Despite a rainy Friday, a line of demonstrators snaked its way along California Avenue in Little Village, chanting “no more violence” and “no mas violencia.”
Joining the 4th Annual Peace March, residents and friends of Marshall Square, a community on the east side of Chicago’s Little Village neighborhood, assembled to march against domestic violence, an issue that kills one to two residents annually and plagues the lives of countless others.
A neighborhood’s goal to end violence
Little Village is one of United Way of Metro Chicago’s ten Neighborhood Networks. To resolve the community’s most pressing problems, a collaborative of nonprofits, hospitals, schools, government officials and residents have joined together.

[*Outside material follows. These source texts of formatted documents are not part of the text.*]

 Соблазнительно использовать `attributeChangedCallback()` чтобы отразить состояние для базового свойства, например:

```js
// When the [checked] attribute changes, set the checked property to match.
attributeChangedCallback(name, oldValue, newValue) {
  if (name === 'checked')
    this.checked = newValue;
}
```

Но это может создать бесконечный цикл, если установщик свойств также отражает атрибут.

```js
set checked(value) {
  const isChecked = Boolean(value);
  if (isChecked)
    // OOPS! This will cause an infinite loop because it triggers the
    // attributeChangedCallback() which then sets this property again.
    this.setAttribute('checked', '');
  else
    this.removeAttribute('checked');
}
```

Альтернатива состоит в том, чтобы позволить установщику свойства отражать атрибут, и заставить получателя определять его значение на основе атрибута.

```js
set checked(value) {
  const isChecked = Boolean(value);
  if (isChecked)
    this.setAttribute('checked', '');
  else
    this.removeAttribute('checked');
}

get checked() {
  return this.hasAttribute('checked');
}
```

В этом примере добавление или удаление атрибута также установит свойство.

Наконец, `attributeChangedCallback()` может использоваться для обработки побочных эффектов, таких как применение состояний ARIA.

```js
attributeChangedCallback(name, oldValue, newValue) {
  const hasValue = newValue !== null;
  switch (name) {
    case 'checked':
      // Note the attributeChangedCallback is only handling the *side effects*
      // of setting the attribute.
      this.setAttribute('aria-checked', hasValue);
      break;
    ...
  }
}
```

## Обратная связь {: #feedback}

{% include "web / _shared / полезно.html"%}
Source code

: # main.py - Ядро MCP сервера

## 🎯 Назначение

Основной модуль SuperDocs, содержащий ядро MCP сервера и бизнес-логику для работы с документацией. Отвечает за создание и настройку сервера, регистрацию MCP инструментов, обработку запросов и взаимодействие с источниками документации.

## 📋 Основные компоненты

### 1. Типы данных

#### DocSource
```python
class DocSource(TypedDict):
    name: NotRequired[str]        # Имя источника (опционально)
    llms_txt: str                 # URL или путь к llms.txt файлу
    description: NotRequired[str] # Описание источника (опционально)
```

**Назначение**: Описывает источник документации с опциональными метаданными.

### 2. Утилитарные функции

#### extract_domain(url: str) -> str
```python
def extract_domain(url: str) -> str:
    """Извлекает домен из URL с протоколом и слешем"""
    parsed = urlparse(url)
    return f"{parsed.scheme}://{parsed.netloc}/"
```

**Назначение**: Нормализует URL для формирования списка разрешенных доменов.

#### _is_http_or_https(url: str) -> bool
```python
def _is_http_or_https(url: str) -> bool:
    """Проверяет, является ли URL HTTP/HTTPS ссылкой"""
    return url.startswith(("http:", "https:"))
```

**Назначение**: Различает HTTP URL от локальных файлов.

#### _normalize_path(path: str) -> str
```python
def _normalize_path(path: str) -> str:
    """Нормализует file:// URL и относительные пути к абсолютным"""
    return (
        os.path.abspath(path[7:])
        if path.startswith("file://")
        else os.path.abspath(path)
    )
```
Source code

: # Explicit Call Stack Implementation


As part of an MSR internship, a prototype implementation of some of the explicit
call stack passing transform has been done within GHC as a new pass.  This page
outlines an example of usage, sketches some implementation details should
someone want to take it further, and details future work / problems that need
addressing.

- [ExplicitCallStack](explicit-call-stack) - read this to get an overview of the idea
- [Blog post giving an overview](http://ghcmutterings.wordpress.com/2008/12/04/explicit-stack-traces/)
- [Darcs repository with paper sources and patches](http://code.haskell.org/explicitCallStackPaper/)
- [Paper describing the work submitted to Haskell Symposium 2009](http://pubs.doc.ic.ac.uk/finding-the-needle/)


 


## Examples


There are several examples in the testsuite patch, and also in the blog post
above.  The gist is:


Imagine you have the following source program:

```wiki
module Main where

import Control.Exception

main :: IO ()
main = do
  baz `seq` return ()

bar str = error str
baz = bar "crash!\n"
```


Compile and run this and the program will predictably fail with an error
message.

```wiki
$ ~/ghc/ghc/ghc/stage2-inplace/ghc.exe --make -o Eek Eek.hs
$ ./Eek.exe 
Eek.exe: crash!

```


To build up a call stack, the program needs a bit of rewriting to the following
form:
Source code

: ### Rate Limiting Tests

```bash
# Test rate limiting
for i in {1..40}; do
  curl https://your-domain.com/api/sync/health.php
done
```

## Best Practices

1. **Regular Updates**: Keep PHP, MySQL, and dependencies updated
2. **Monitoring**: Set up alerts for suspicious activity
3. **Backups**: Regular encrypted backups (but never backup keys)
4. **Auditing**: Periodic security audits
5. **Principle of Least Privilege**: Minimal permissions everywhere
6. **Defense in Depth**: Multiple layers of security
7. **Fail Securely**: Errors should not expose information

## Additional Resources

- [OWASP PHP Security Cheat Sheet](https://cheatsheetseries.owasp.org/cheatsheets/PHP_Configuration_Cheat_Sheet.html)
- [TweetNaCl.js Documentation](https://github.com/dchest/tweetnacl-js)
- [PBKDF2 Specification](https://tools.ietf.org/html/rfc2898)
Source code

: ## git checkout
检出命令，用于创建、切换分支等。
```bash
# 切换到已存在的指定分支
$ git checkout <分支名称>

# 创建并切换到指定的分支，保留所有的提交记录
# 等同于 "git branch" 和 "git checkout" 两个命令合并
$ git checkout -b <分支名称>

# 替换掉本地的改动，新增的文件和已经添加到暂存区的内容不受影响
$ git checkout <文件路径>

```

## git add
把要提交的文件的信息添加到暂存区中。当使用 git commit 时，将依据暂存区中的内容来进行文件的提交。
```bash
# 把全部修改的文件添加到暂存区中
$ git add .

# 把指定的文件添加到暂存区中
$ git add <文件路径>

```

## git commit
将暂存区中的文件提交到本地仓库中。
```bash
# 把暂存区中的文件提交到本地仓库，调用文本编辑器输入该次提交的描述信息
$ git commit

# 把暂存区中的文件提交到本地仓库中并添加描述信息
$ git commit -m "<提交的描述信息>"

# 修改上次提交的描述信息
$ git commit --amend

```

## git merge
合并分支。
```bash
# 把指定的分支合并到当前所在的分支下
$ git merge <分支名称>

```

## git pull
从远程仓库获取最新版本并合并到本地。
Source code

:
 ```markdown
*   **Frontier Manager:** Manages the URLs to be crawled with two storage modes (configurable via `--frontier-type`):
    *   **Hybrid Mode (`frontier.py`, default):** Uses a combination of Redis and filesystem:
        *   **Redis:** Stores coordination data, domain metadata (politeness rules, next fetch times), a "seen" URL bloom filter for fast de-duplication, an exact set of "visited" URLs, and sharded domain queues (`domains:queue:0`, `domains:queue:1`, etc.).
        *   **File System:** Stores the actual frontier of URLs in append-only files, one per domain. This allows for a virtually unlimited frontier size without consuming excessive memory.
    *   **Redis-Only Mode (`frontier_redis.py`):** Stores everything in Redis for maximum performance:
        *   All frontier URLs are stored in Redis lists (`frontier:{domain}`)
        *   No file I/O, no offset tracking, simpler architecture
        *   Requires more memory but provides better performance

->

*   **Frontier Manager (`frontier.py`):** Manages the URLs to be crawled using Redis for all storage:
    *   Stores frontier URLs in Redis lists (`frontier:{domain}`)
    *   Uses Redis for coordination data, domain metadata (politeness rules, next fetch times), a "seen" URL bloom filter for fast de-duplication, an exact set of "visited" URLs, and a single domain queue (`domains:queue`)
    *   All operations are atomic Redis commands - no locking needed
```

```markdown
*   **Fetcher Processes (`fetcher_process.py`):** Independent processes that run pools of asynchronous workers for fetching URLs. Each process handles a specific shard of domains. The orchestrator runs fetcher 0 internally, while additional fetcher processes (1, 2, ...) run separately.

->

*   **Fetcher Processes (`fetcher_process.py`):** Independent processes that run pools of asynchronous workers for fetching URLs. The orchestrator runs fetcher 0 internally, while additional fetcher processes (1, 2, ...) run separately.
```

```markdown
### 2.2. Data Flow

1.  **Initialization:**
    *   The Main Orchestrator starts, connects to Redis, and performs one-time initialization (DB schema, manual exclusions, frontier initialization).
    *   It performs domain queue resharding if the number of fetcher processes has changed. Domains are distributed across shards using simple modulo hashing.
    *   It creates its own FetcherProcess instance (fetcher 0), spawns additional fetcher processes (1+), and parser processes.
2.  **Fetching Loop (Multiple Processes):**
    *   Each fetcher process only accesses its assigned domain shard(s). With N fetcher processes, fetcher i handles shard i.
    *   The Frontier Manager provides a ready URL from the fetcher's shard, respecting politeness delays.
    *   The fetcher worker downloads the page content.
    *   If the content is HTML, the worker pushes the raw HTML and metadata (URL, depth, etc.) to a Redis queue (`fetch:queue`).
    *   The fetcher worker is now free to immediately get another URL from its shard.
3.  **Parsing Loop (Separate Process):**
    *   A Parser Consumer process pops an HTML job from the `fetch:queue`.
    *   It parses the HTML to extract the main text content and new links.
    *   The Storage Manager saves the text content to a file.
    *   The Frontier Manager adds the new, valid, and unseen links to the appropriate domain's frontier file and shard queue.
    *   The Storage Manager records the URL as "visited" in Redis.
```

Their bold goal is to create coordinated responses to domestic violence, including spreading awareness to identify abuse, counseling services to respond to it and programs to prevent it.
“When people think about domestic violence, they think about it in terms of a person-to-person issue instead of a societal problem that needs fixing,” said Jenny Hansen, our senior manager of Safety Net programming. “The point of the march is to address domestic violence in these cultural ways. They’re saying ‘We can tackle this.’”
Wanda Decwikiel, Co-Chair of the Marshall Square Resource Network Peace Committee added, “The richness of the culture, education and health of the community, depends on our stand against violence. We want to continue to live in our community, but unfortunately many people leave because they don’t feel safe.”
Marching for peace
As they marched around the neighborhood, demonstrators wearing purple, the colors of Domestic Violence Awareness Month, held signs with uplifting messages like “advocate for human rights,” “help others in need,” and “speak up!”
Before wrapping up the event, the group marched to Our Lady of Tepeyac Social Center, where altars were on display to pay tribute to community members who lost their lives to domestic violence.
They were joined by Alderman George Cardenas, of Chicago’s 12th Ward. He sees the event as a tool to unite the community.
“The Peace March yields benefits,” Alderman Cardenas said. “People see the march as a unifying event. As a place to go if they suffer from domestic violence, are bullied at school, or if they just want their voice to be heard. This is where you go.”